§ MR. MAURICE HEALY
I beg to ask the Chancellor of the Exchequer whether he has taken into consideration the advisability of codifying the Acts relating to the Income Tax; and, if so, with what result?
§ THE CHANCELLOR OF THE EXCHEQUER
I should be very glad that these Acts should be codified, but measures of consolidation cannot possibly be passed unless it is clearly recognised by Members of both Houses that they are uncontentious, and that Amendments altering the Law cannot be discussed. The House Tax Consolidation Bill had to be dropped last Session owing to its being treated as a contentious measure, and until I am able to judge whether this discouraging experience will be repeated I cannot set on foot a work of such labour as the consolidation of the Income Tax Law.
§ MR. MAURICE HEALY
I beg to ask the Attorney General for Ireland how it happens that, whereas Bills are introduced and passed every year codifying Acts of Parliament relating to England, nothing is ever done towards consolidating Acts relating to Ireland; whether his attention has been called to the following Irish Acts, all non-contentious in their character, which might with great advantage be (respectively) consolidated: the County Courts Acts, the Drainage and Improvement of Land Acts, the Fishery Acts, the Labourers Acts, the Land Purchase Acts, the Landed Property Improvement Acts, the Lunacy Acts, the Municipal Corporations Acts, the Poor Law Acts, the Public Works Acts, and the Tramways Acts; who has the direction of the work of consolidating Acts of Parliament; and, whether the same authority regulates the matter for England and Ireland?

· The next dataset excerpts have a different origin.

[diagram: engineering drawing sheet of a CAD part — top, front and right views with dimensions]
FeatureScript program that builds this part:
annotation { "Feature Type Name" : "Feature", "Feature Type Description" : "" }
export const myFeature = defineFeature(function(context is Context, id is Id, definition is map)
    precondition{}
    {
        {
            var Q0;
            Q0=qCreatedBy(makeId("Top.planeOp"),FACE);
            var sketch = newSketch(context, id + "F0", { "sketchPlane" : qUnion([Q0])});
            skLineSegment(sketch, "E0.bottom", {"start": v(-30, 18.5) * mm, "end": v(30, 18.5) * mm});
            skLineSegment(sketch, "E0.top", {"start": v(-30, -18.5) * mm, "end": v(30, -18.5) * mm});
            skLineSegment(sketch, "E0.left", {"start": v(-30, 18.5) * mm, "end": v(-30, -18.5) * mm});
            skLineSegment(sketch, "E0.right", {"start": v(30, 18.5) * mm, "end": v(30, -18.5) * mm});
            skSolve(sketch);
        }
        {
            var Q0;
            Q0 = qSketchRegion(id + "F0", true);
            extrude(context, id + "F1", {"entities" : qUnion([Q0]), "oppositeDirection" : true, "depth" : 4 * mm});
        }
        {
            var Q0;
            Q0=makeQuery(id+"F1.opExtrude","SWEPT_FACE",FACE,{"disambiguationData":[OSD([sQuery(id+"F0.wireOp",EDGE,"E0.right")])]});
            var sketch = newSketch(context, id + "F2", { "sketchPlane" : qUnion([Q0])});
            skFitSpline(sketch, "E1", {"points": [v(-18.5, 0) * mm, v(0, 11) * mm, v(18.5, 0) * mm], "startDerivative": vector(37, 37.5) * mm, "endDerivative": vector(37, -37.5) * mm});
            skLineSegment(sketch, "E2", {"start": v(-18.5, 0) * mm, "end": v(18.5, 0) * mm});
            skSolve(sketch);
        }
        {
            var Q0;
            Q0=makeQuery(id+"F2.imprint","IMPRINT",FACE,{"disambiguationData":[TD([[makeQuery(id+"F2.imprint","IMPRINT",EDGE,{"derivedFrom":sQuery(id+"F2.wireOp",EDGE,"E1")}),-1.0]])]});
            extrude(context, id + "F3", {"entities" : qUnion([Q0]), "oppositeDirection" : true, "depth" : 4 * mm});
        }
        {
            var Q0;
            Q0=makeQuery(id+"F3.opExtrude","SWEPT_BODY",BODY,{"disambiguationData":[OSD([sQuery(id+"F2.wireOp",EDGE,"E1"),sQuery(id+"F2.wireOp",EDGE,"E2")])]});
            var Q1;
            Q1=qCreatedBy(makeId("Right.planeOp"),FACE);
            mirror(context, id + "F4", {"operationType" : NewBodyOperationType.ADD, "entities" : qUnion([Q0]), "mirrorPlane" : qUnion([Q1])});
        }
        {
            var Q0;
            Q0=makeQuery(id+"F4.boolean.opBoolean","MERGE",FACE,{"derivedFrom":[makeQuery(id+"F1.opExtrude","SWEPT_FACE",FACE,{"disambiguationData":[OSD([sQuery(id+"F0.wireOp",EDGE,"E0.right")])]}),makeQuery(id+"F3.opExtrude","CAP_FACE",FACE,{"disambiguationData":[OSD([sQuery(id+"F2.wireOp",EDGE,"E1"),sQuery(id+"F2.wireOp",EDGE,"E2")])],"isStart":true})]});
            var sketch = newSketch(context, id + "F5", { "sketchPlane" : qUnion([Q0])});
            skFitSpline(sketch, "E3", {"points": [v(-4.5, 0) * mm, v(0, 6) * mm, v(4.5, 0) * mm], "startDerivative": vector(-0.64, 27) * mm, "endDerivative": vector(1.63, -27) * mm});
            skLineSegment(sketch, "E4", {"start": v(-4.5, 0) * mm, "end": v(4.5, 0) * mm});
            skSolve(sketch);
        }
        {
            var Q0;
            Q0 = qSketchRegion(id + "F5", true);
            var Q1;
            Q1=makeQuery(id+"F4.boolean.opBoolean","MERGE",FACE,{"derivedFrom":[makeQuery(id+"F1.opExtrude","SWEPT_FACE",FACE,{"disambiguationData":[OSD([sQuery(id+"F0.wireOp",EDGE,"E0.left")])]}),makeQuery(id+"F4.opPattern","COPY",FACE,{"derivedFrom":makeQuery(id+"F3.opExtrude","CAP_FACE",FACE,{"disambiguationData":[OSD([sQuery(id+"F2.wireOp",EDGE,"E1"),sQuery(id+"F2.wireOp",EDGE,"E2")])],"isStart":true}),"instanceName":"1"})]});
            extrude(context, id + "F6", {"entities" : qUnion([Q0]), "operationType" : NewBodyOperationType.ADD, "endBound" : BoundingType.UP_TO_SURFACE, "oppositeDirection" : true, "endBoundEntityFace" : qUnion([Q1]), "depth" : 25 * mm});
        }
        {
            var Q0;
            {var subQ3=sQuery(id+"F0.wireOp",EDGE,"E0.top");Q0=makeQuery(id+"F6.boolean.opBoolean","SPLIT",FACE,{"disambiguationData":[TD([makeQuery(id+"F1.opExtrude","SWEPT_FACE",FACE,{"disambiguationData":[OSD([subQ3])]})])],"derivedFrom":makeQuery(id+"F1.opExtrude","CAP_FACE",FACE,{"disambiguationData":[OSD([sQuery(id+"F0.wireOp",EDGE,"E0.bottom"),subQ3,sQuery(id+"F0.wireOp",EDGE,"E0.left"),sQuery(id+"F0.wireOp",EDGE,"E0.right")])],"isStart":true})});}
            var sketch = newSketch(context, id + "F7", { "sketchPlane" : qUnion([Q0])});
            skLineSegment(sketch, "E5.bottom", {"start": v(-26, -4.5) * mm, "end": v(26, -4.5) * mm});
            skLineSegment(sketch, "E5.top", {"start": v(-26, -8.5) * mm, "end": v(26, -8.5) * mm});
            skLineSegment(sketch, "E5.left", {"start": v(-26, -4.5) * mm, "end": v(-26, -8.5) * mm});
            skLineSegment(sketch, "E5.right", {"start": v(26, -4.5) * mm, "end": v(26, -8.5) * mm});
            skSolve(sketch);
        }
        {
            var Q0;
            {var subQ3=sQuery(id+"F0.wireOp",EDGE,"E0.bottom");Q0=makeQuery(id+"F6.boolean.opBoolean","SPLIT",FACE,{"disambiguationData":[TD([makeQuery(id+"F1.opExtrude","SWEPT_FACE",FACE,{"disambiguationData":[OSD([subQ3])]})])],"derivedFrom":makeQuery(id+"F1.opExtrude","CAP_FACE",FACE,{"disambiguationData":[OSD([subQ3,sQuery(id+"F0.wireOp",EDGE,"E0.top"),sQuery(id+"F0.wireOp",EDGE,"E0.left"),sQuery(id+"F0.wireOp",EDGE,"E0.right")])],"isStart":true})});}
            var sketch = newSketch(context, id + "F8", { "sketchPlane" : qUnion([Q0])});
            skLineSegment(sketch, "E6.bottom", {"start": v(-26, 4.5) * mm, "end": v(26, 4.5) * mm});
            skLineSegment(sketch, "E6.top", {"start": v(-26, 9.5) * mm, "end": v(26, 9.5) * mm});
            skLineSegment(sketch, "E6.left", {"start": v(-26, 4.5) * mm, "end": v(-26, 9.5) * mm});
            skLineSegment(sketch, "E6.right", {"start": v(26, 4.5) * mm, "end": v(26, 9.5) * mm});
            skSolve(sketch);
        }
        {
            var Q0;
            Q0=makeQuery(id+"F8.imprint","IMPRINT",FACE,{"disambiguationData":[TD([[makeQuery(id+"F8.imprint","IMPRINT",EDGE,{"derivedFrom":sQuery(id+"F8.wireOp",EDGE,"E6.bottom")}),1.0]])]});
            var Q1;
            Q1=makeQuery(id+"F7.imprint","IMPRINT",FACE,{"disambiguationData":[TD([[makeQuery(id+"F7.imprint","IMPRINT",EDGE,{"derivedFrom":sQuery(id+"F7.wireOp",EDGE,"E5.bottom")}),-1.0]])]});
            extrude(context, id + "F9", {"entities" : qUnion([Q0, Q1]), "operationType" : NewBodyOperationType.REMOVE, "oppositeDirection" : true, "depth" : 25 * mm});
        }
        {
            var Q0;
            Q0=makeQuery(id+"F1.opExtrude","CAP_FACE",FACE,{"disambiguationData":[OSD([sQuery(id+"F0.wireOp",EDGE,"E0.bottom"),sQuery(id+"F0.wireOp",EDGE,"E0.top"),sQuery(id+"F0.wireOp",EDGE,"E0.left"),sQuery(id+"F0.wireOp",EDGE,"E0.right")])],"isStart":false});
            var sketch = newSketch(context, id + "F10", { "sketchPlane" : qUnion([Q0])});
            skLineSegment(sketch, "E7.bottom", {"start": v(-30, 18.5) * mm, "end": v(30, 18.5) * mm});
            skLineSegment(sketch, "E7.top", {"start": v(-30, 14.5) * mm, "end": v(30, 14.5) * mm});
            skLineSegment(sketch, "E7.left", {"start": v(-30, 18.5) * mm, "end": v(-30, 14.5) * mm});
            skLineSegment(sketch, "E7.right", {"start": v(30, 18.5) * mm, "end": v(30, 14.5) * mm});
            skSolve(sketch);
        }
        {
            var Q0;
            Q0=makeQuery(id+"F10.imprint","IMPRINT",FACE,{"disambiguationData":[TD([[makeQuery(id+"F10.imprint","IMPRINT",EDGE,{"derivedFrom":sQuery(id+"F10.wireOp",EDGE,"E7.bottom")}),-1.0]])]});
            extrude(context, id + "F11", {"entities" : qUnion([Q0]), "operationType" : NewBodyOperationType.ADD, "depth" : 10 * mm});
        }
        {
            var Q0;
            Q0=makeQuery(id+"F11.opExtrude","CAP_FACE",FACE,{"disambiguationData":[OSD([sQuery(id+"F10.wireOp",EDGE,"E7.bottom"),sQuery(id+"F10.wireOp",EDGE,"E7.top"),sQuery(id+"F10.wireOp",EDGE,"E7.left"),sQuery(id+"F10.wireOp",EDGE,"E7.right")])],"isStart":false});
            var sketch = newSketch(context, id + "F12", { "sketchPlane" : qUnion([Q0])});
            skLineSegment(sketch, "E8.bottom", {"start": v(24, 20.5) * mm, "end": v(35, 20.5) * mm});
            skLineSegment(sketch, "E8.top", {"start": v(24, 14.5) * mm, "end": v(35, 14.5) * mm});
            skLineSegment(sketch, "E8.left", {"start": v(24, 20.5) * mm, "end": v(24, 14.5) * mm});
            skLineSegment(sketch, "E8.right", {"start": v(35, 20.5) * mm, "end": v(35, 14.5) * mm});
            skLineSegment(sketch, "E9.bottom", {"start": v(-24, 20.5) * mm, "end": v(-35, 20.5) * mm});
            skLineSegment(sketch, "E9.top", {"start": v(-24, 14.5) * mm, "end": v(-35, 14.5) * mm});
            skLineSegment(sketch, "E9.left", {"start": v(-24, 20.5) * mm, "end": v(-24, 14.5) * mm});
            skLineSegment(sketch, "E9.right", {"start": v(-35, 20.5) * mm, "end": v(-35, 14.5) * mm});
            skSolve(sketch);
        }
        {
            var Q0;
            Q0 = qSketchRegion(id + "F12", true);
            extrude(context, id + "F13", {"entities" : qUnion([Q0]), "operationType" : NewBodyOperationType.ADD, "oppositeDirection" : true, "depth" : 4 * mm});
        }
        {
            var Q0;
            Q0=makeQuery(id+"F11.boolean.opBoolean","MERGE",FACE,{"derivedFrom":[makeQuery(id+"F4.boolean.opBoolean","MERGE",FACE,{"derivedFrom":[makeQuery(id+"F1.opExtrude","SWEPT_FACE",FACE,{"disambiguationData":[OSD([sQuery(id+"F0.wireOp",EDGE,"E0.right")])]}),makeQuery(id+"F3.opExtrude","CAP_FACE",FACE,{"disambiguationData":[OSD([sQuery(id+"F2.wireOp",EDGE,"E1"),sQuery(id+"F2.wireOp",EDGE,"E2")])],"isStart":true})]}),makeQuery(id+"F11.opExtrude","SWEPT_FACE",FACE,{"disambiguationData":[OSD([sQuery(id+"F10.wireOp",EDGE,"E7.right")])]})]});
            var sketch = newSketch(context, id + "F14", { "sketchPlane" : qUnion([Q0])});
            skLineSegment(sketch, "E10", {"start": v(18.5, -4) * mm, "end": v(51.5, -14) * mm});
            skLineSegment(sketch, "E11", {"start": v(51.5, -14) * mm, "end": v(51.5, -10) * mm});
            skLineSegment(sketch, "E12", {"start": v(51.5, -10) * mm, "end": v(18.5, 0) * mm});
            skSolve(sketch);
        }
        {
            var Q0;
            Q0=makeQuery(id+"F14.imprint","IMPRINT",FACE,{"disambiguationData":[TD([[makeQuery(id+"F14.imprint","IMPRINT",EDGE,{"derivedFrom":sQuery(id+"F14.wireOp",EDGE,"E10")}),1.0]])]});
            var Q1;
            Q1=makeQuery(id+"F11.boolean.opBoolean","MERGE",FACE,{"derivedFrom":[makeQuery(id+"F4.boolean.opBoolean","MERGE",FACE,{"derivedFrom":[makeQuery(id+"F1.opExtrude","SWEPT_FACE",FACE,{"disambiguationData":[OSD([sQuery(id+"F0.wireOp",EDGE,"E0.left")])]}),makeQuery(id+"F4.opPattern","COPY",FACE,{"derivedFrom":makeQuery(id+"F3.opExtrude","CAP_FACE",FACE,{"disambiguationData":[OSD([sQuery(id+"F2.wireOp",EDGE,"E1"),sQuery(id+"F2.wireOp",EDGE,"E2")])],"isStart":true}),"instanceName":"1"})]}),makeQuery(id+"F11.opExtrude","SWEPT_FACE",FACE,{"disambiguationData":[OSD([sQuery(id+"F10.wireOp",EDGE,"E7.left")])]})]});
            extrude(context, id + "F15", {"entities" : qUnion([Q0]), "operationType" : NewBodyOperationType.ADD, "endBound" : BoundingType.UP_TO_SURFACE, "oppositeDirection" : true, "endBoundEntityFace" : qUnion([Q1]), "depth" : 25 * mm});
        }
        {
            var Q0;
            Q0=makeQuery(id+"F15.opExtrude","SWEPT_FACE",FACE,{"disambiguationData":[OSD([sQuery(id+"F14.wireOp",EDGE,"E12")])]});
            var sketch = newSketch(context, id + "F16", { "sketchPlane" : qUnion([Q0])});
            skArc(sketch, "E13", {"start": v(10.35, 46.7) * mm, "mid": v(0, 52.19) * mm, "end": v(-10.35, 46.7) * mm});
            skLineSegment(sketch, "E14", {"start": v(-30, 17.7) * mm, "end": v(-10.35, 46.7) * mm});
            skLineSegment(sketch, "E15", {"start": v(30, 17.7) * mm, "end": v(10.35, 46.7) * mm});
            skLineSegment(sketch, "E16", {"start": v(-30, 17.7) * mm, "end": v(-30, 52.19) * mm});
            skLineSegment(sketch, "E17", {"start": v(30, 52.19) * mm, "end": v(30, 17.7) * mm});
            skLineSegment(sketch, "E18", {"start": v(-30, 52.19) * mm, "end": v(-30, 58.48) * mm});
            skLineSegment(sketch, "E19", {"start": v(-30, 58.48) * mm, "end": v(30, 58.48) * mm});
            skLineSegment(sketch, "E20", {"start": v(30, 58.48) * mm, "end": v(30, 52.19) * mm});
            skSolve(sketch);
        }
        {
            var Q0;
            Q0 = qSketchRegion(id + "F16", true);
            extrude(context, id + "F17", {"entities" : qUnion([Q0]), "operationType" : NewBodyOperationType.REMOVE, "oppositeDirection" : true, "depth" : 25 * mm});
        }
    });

§ THE ATTORNEY GENERAL FOR IRELAND
The question is incorrect in assuming that nothing has been done towards consolidating Acts relating to Ireland. On the contrary, of the 24 consolidating Bills passed in 1888 relating to England, 19 relate to Ireland as well. Bills are in preparation to consolidate several of the Acts mentioned in the question; but, owing to the limited staff of the Irish Office (there being only one draftsman) it has not yet been found possible to introduce them. I may add that I cannot admit that all the Acts mentioned in the question are non-contentious in their character. I am informed that in England the Statute Law Committee lay before the Lord Chancellor from time to time suggestions as to consolidating statutes, and if the suggestions are adopted the work is generally carried out by Treasury draftsmen in any time which can be spared from the current work of legislation. There is no authority, so far as I can ascertain, which has special direction of the work of consolidating Acts in England and Ireland.